When the Omicron variant was starting to make the rounds before fall was even with us, that pit in my stomach started to get bigger and bigger. Seriously I decided to try and not to think about it, but knowing me as you may do, I started to develop a plan if it got to a point where it was going to affect day to day resort operations.
As I look back now and after speaking with a number of resort officials, where it affected operations was with the number of employees available on any given day. To work around those challenges, there were employees at a lot of resorts this year that wore a number of hats. One day they may have been working in food and beverage and another day they might be parking cars or working the lift lines.
That is something I just love about this industry, when things get tough, you don’t hear, “we can’t do that,” but instead you hear, “okay, this is how we are going to handle the situation.” As the saying goes in sports, if one player goes down, it’s next man or women up to fill in the gap.
We have now gone through two very challenging ski seasons, not only in the southeast, but across the country.

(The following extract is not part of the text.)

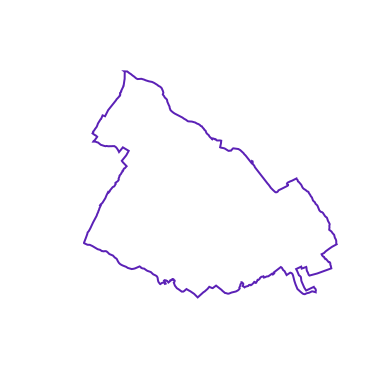 the district of Dragomiresti, Bacau, Romania, rotated 340°
{"feature_id": "2599482B49299083391810", "entity_name": "Dragomiresti", "entity_type": "district", "adm_level": 2, "iso_a3": "ROU", "parent_name": "Romania", "parent_adm1": "Bacau", "projection": "equal_earth", "projection_center": [27.362, 46.63], "detail": "fine", "context": "isolated", "style": "outline", "palette": "violet", "viewbox_px": 384, "rotation_deg": 340, "n_neighbors": 0, "source": "geoboundaries", "source_scale": "gbopen_adm2", "svg_char_len": 6076}
<svg xmlns="http://www.w3.org/2000/svg" viewBox="0 0 384 384"><g transform="rotate(340 192 192)"><path d="M303.0,241.9L302.8,241.3L302.8,238.1L302.2,236.5L302.1,235.3L301.5,233.0L301.4,231.6L300.4,230.7L299.4,228.9L298.2,227.4L297.7,226.5L297.4,225.5L297.1,222.5L295.7,218.9L295.3,218.5L295.2,218.2L295.3,216.9L295.0,216.0L294.6,215.5L294.7,215.0L289.8,215.6L288.1,215.6L285.2,215.9L284.7,216.1L284.0,216.8L284.4,217.9L284.7,218.1L284.5,218.6L283.8,218.6L283.6,218.9L277.8,219.6L273.9,220.0L272.8,220.9L271.6,221.2L270.7,221.0L270.1,220.4L268.8,217.9L267.3,214.6L267.3,214.2L266.5,211.4L265.9,209.9L259.6,190.3L259.5,189.2L259.5,188.6L258.7,186.6L258.7,186.1L259.2,184.8L259.4,183.9L259.0,183.5L258.7,184.2L257.8,185.0L254.8,175.9L254.0,174.3L253.8,173.3L251.7,169.2L250.3,167.5L245.8,165.1L245.3,165.1L242.7,166.5L241.9,166.1L240.7,166.0L240.1,165.5L237.7,162.4L237.0,161.8L234.2,160.1L233.7,159.6L235.9,156.1L237.0,153.8L235.9,153.1L233.1,152.1L232.0,150.5L232.1,150.4L231.9,150.2L231.7,150.4L229.9,148.7L229.5,148.8L229.0,149.4L228.9,149.3L228.4,147.7L228.1,147.4L227.4,145.8L227.1,144.1L226.4,143.1L225.9,141.9L225.7,141.2L225.7,139.1L224.8,137.5L224.8,136.8L223.9,134.7L223.8,133.8L222.8,132.9L222.2,131.5L221.0,130.1L220.5,129.8L219.4,128.6L218.9,127.9L216.0,125.8L212.6,124.3L212.1,123.8L211.2,122.3L209.4,120.2L208.5,118.8L202.7,112.5L201.7,111.2L200.5,109.2L199.8,107.7L199.8,105.4L200.1,103.9L199.9,102.3L199.7,98.7L200.0,97.1L200.0,96.6L199.6,95.5L199.1,94.6L198.7,93.8L198.6,92.6L197.9,90.4L199.0,89.0L199.1,88.5L199.2,87.1L199.0,84.0L198.2,82.3L196.7,80.7L196.2,79.7L193.7,76.5L192.1,74.9L189.3,73.2L186.8,71.3L185.3,69.9L183.1,68.3L179.6,67.3L179.2,67.0L178.4,66.1L177.0,63.6L176.0,62.2L174.9,60.3L173.8,58.9L172.4,56.6L169.7,55.5L169.9,55.8L169.8,56.3L167.3,62.9L167.0,63.3L164.6,67.8L163.8,68.8L163.9,69.0L159.9,72.9L160.0,73.1L159.3,73.9L158.2,74.4L158.1,74.6L158.1,75.5L157.2,76.4L157.3,76.8L153.9,78.6L152.8,79.1L152.0,79.8L141.2,86.4L136.2,91.1L134.2,89.4L131.5,92.3L131.1,92.3L127.0,95.5L126.3,96.4L124.8,98.1L122.2,99.8L121.1,100.7L119.8,101.4L119.4,101.9L119.5,102.3L118.6,102.9L120.2,105.3L120.5,105.5L121.0,106.1L121.2,106.7L121.6,107.2L121.8,107.7L118.1,110.2L117.1,110.4L116.5,110.9L118.3,111.5L119.9,112.9L120.6,113.3L122.4,116.4L125.2,118.6L126.4,119.4L127.4,119.5L129.0,120.4L134.7,122.3L135.7,123.6L136.3,125.0L136.9,127.6L137.1,129.5L142.3,126.4L146.6,131.7L142.7,135.1L136.7,138.7L137.2,140.4L139.4,145.4L137.0,146.7L136.3,146.7L135.5,147.2L134.8,148.1L134.1,148.2L134.0,148.9L132.5,149.6L132.2,150.1L131.5,150.7L129.5,151.8L129.3,152.4L127.6,154.3L127.4,155.4L127.1,155.6L125.8,156.5L124.1,156.9L123.0,157.4L123.1,158.3L120.9,160.1L119.1,160.3L114.6,163.0L114.7,163.3L113.3,164.1L113.0,163.5L110.6,165.8L108.5,168.1L107.5,168.9L104.2,171.5L103.5,171.8L102.9,172.2L102.1,172.3L101.1,173.0L101.6,173.5L99.3,175.8L98.5,177.0L97.6,177.8L97.0,178.7L95.1,180.6L94.4,181.6L88.7,186.7L83.9,191.5L81.6,193.5L80.1,194.3L79.2,195.7L76.7,198.7L73.2,202.7L73.1,203.2L75.7,205.8L77.9,206.7L79.9,208.7L83.8,213.5L85.8,214.9L87.1,216.7L87.7,216.9L88.3,217.4L90.3,217.9L91.3,218.5L92.1,219.8L93.1,222.0L96.0,224.7L97.0,227.1L98.2,228.8L98.4,229.3L98.7,231.9L99.1,233.7L99.8,235.1L100.8,236.4L101.9,237.5L104.5,239.8L105.7,241.4L109.0,243.8L111.1,244.2L112.4,244.3L117.3,244.0L118.0,244.9L118.4,246.0L119.6,247.0L120.8,247.6L122.5,250.1L123.2,250.9L125.9,253.1L127.4,256.1L129.1,257.8L129.9,258.8L130.2,259.5L130.3,260.1L130.3,261.2L129.9,262.8L129.7,264.6L129.8,265.3L130.4,267.3L130.7,267.7L132.5,267.2L134.2,267.2L134.9,267.9L135.1,269.1L135.9,269.1L135.4,265.7L136.3,265.5L137.1,266.2L137.3,266.2L137.6,266.4L138.2,267.4L138.4,267.4L138.9,269.0L141.5,268.0L141.4,267.6L142.8,267.4L142.9,267.8L143.2,267.8L143.6,267.2L143.9,267.1L144.5,267.4L144.8,267.8L144.7,268.6L145.3,269.0L145.4,269.5L144.8,270.4L143.9,270.9L143.9,274.1L144.9,277.3L146.1,278.8L148.3,282.1L149.8,282.6L150.7,282.4L153.6,281.3L155.2,283.3L156.4,284.6L159.2,288.5L161.3,293.0L168.7,290.0L169.6,289.9L173.4,288.4L175.8,287.0L178.0,289.1L178.6,289.4L182.6,288.2L186.3,294.1L186.7,295.1L188.5,298.2L189.3,298.6L190.9,299.8L191.4,300.0L192.4,300.1L194.8,300.0L199.2,300.5L201.3,300.2L202.7,299.7L203.8,299.0L203.7,298.2L205.4,296.4L205.6,295.9L206.0,295.3L207.1,294.7L207.6,293.7L208.0,293.9L208.8,295.5L208.4,296.7L207.4,297.7L208.6,299.2L208.8,299.6L209.7,299.3L212.9,299.5L213.5,299.0L213.8,298.9L215.0,299.1L215.4,299.7L216.5,299.5L219.3,298.2L219.6,297.8L219.8,297.7L220.0,297.8L220.2,298.8L220.7,299.2L221.3,299.2L221.8,298.5L222.5,298.2L223.4,297.1L223.7,297.0L223.9,297.3L224.2,297.4L224.7,297.2L225.9,296.7L226.6,296.0L228.2,295.4L229.3,295.7L230.3,295.6L230.5,296.0L230.4,297.0L231.8,297.1L233.1,296.9L234.9,297.3L239.0,296.2L239.7,297.2L241.4,296.6L241.4,296.4L241.1,295.9L242.3,295.4L242.2,295.3L249.8,292.9L250.5,293.9L251.0,296.6L251.9,298.0L252.5,302.4L256.7,301.4L257.7,302.2L258.2,303.0L258.3,303.6L258.4,304.9L257.8,310.7L257.7,314.3L257.9,319.2L259.9,323.0L261.2,325.2L261.7,325.8L262.4,326.3L263.1,326.6L265.0,326.4L267.7,326.7L270.8,326.4L271.7,326.9L273.9,328.5L274.1,327.8L274.7,327.0L274.9,325.7L274.7,324.8L274.1,323.8L274.0,322.8L265.6,323.6L265.4,322.9L264.8,320.3L264.4,314.1L264.4,312.7L265.0,310.3L265.2,309.0L264.7,307.8L264.0,306.8L263.8,302.3L263.5,300.0L269.1,299.5L268.9,301.5L273.7,301.5L273.6,302.7L273.3,303.6L273.0,305.3L273.3,307.4L273.3,309.2L273.4,309.9L273.8,310.7L281.8,311.4L296.8,311.4L297.2,308.6L297.1,307.7L297.6,306.2L297.3,304.9L296.8,304.6L296.4,304.6L295.1,301.0L294.6,300.3L294.3,300.4L294.1,299.4L293.8,298.9L293.9,298.7L293.9,298.2L293.0,297.2L292.6,296.0L292.5,294.8L295.2,294.5L297.3,293.5L301.7,292.2L304.8,291.4L310.1,290.6L310.0,289.4L310.5,288.3L310.9,286.8L310.9,285.5L310.6,283.9L310.9,280.8L310.1,279.0L309.5,276.8L308.0,274.4L309.1,272.2L309.5,270.7L310.2,269.7L310.4,268.9L309.9,265.6L310.0,262.6L309.8,261.9L309.2,261.1L308.7,260.0L307.9,256.4L307.2,255.3L306.3,254.7L305.9,254.0L305.4,252.8L305.2,247.9L305.1,247.4L304.0,245.2L304.0,243.8L303.8,243.4L303.0,241.9Z" fill="none" stroke="#5b21b6" stroke-width="2"/></g></svg>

Speaking to other ski association folks made it clear that the southeast region really didn’t do too bad this season, all things considered.
Too many times our glasses are half empty instead of half full and I now realize more than ever that every resort operator in the southeast’s glass is half full. They just put the plow down and kept pushing and finding answers for visitors to have a great day on the slopes.
As columns go this is basically my final column of the season. I will be wrapping up my 18th season on skisoutheast.com with my annual Snowies next week. The committee will be working hard this week.
That’s it for this week, thanks for joining me for my weekly turns on the laptop. Just remember whether it be cold or whether it be warm, we’ll weather the weather, whatever the weather will be. Hope everyone has had a chance to make a few turns this season.